Estimated Closing Costs: How Mandatory Are They, Really?

“Before an agreement of sale is executed, the brokers involved in the transaction shall provide each party with a written estimate of reasonably foreseeable expenses associated with the sale that the party may be expected to pay….” (SREC regulations, § 334(a)

In legal document interpretation, “shall is an imperative command, usually indicating that certain actions are mandatory, and not permissive.” So yes, estimated closing costs are really mandatory and not optional in any way. 

If you have any doubt, the last two meetings of the State Real Estate Commission should put those doubts to rest. In two separate cases involving different brokers/agents, investigations found transaction files that were missing various required documents (like seller disclosure forms or the Consumer Notice), and in which the agent did not prepare estimated closing costs. Both involved actions against the agent, broker and brokerage, with fines and costs over $7,000 in each case — as well as the broker re-taking the 30-hour broker law course.  

To be clear, neither of these fines were solely for failing to supply the estimated closing costs. I believe that these cases (and most others we’ve seen that have cited this issue) start off with something more substantive and then uncover the paperwork issues during the investigation. But remember that state investigators don’t need to limit themselves just to complaints that have been filed. If they see additional violations during an investigation, they’ll almost certainly get added on and increase any penalties that might be sought. 

So, let’s hit a couple of common Legal Hotline questions about the details of estimated closing costs. 

Q: When do you have to give estimated costs? Can an agent just do an estimate when a property is listed or when they have a good idea of a buyer’s price range? 

A: Estimated costs must be provided “before an agreement of sale is executed.” This implies that costs would be provided for each potential transaction (i.e., each time a buyer submits an offer, and each time a seller is ready to accept one) and not just one time when the client has no transaction details to look at. That’s consistent with the goal of this rule, which is to be sure that the clients have current information on their financial obligations. Potential purchase prices go up and down, buyers ask for different types of concessions, taxes change over time, etc., so a single estimated cost sheet without a specific transaction probably won’t be close to accurate. This is certainly backed up by the Commission looking for a set of costs in each transaction file. 

Q: Can I use estimated costs developed by others, like builders, lenders, title companies or an MLS app? 

A: Um … it depends. 

Nothing requires that the licensee be the one who actually puts pen to paper (finger to keyboard?), but the regulations say that “the estimates of costs … shall be as accurate as may be reasonably expected of a person having knowledge of, and experience in, real estate sales.”  

If you were to prepare your own estimated costs, you’d probably look through a pre-printed form with lots of lines for possible costs, then start pulling relevant information out of the various transactional documents, mix it with a bit of your knowledge of the transaction (like, say, what your own brokerage fee is and whether the listing broker or seller is contributing to the buyer broker fee), to come up with a solid estimate. If you want to use an estimate that’s initially prepared by some other person or entity, you’d need to apply the same level of scrutiny that you would if you were drawing up your own estimate. 

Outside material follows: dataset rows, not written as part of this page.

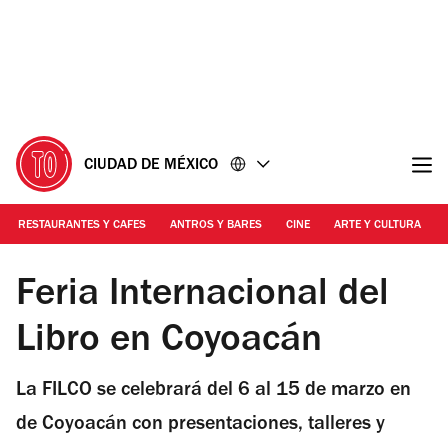
Ir
Ir
al
al
contenido
pie
de
página
CIUDAD DE MÉXICO
RESTAURANTES Y CAFES
ANTROS Y BARES
CINE
ARTE Y CULTURA
Foto: Generada con IA
Feria Internacional del
Libro en Coyoacán
La FILCO se celebrará del 6 al 15 de marzo en
de Coyoacán con presentaciones, talleres y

For example, the traditional Pennsylvania transaction (and the default in the PAR Agreement of Sale) has the buyer and seller splitting the real estate transfer tax. An automated estimate from another source might make that initial assumption, but if you know that this particular buyer is offering to pay a higher share, you’d need to be sure that gets reflected in the estimate. Similarly, there may be some built-in assumptions about things like fees (how much and paid by whom), prorations (entering a convenient estimated closing date without knowing what the parties are negotiating) and municipal fees and taxes (especially if the provider isn’t intimately familiar with local practice). If you’re comfortable that the numbers are solid — as they came or after you amended them — then there’s no legal reason you can’t use an estimate prepared by another entity. That said…  

Q: Can my broker have rules like requiring that I prepare estimated costs for new clients at the beginning of the transaction, or that I must prepare my own estimates in a certain way or on a certain form? 

A: Sure. There could be solid business reasons why brokers implement certain risk reduction policies, and they’ll generally have the right to do so. Brokers who want to avoid empty transaction files (and the fines that come with them) may find it helpful to require the use of certain policies, forms or tech platforms to help increase the odds that agents get things right AND that the broker can keep an eye on things before the transaction closes to be sure it’s done correctly.